«Nakhdiou ala roumouz annidham assabik, hal kilma ma armazha» (Eliminer les symboles de l’ancien régime, vraiment que des sornettes!). C’est ainsi que Béji Caïd Essebsi, Premier ministre, a désigné, avec l’humour noir qui le distingue, les actes et pratiques infondés et inexpliqués dont il a été témoin depuis qu’il a été désigné à son poste. «Si nous allons suivre ce raisonnement, nous ferons passer 3 millions de Tunisiens pour des symboles de l’ancien régime alors que dans un jeu d’échec, la plupart des pièces sont les pions…».
C’était à l’occasion du Forum organisé vendredi 8 avril à l’IACE (Institut arabe des chefs d’entreprise) en présence des ministres des Finances, du Développement régional, de l’Industrie, de l’Emploi et des Affaires sociales.
Les revendications insensées qui fusent de toutes parts expriment en fait le désarroi dans lequel vit une grande partie de la population ces derniers mois. Des fois, elles sont légitimes, d’autres déplacées. A titre d’exemple, une manifestation à la Kasbah pour ramener les corps noyés en pleine mer de jeunes clandestins (harragas). D’autres Tunisiens, rentrant de Libye, veulent avoir des indemnités, indemnités programmées dans le cadre du programme gouvernemental. Une autre manifestation a eu pour conséquence d’incendier un poste de police parce qu’un jeune s’est immolé après une querelle avec ses parents, et comble du ridicule, des terres agricoles louées par l’Etat ont été occupées par des contestataires. Sans oublier les chômeurs qui bloquent l’entrée d’entreprises ou d’usines, aux employés sous prétexte d’avoir un emploi.
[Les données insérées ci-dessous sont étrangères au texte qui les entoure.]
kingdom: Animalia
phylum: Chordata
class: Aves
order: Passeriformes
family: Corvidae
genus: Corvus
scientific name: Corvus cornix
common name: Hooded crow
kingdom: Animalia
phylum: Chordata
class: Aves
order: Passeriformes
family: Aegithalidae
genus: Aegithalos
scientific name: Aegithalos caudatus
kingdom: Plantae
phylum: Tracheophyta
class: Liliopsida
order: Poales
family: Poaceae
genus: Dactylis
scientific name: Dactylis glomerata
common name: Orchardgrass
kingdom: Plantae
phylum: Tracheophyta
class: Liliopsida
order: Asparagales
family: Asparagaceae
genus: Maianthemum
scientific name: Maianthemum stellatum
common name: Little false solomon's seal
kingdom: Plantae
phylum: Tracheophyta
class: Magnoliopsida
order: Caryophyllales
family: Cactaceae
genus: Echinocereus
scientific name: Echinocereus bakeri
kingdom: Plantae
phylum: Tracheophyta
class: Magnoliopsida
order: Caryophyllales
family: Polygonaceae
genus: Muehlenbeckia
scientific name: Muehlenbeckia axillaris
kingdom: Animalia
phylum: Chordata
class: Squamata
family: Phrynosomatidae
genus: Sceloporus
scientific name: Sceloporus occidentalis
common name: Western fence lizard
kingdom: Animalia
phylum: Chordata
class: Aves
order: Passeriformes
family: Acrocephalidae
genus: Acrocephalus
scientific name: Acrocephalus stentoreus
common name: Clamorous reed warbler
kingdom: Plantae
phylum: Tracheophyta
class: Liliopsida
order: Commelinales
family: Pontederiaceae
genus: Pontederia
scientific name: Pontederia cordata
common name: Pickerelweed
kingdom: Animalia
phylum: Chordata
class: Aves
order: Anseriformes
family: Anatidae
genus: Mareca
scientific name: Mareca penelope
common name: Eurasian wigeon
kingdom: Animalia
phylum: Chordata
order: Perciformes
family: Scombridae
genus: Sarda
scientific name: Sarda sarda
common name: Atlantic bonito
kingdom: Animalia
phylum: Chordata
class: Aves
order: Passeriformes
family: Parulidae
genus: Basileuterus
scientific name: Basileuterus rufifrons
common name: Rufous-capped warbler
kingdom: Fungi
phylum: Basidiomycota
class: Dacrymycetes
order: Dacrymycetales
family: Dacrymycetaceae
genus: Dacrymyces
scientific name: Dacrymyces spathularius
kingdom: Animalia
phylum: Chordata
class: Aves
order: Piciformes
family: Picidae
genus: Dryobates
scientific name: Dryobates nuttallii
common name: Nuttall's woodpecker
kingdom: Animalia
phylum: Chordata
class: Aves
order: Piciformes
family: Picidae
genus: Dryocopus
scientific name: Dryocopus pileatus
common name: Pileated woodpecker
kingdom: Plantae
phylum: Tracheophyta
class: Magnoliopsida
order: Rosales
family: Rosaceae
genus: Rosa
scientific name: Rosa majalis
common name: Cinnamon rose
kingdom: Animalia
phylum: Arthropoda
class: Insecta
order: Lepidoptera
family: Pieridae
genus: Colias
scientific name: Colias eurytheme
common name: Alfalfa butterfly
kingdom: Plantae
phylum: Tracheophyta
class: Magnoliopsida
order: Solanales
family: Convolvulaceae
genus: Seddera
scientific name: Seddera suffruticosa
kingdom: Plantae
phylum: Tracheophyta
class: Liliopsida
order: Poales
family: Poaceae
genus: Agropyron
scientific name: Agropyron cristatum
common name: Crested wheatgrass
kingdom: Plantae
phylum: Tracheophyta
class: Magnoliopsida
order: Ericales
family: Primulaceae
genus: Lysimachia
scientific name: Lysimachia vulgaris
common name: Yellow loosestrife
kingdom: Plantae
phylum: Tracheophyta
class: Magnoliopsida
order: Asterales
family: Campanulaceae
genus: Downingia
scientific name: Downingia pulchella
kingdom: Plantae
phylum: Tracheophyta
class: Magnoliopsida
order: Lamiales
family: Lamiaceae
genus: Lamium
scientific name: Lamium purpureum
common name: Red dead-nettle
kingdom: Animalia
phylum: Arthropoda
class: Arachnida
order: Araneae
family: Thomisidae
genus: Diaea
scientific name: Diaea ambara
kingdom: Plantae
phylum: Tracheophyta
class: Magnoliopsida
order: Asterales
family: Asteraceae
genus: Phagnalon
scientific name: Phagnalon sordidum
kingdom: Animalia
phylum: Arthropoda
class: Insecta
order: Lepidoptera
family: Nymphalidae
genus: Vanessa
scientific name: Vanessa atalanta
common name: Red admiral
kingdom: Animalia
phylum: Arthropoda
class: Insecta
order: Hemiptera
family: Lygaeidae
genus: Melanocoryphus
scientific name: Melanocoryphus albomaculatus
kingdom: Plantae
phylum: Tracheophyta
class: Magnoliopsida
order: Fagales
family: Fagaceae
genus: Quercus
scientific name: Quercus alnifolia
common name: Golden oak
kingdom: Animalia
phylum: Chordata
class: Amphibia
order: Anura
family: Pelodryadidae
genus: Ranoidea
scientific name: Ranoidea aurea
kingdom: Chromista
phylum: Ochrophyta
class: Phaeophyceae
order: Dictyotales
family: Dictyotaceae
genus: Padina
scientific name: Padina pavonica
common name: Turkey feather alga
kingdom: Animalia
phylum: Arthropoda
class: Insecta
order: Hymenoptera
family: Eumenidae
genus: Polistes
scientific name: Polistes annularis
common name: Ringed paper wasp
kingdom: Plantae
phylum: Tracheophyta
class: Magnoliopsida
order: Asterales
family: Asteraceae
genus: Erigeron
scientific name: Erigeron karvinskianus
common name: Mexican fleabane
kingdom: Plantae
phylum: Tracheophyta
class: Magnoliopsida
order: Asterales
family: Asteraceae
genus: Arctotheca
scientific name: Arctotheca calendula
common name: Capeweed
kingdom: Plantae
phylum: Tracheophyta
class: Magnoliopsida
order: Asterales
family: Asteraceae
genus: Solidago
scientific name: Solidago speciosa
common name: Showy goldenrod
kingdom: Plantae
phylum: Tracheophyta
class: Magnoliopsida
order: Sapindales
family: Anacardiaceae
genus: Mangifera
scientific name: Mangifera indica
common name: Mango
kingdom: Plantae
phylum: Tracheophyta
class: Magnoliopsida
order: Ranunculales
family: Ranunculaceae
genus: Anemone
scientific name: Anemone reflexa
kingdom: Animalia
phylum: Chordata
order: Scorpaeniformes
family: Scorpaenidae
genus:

Conséquence: tout le monde se retrouve dans la rue, car pour éviter les incidents qui peuvent survenir, les autorités finissent par ordonner la fermeture de l’entreprise. Il paraît qu’il y en a même qui ont revendiqué «une indemnité de la Révolution»!
Après la révolution, le pays s’est retrouvé devant un grand nombre de «défenseurs de la révolution, qui ont poussé comme des champignons». «La révolution qui n’a pas été encadrée et qui n’a été guidée par personne, a été à l’origine de la chute d’un régime oppressif qui a exploité sans merci les ressources du pays et a privé le peuple de sa dignité», a rappelé M. Caïd Essebsi: «Le gouvernement que je préside existe depuis un mois 2 jours. Et lorsque nous en avions pris les rennes, le pays était à genoux. Des entreprises incendiées ou fermées et une croissance de 0%, le chômage avait atteint 600.000 dont 140.000 diplômés du supérieur conjugué à une débâcle sécuritaire et un branle-bas médiatique. Ceux qui ont réellement fait la révolution ont accordé leur confiance à ce gouvernement et nous nous devions de respecter leur volonté».
Pour surmonter la crise, il a été décidé de compter tout d’abord sur les ressources propres du pays: «nous avons d’ailleurs refusé plusieurs aides étrangères».
Le programme d’investissement et de création de projets dans les régions a été le fait de d’entrepreneurs tunisiens volontaires. Il a été décidé de créer au plus vite des postes d’emplois pour 60.000 jeunes, dont 20.000 dans la fonction publique, 20.000 dans l’armée et la police nationale et 20.000 dans le secteur privé.
Le risque est qu’avec les débordements que vit le pays de part et d’autre, le secteur privé n’arrive pas à caser son quota de 20.000 demandeurs d’emplois: «Si les entreprises tunisiennes souffrent et résistent, les entreprises étrangères veulent partir». D’où l’importance d’assurer la sécurité et la stabilité au plus tôt tout en observant des améliorations notables de ce point de vue à l’échelle nationale.
Mais ce qu’il ne faut pas perdre de vue, c’est que le gouvernement n’est pas le seul responsable de la réalisation des objectifs de la révolution, tous les Tunisiens sont concernés: «Nous sommes conscients que la manipulation existe, la majorité est, il est vrai “silencieuse“, mais elle n’est pas inerte, donc nous devons tous agir pour faire sortir le pays de ce cercle vicieux».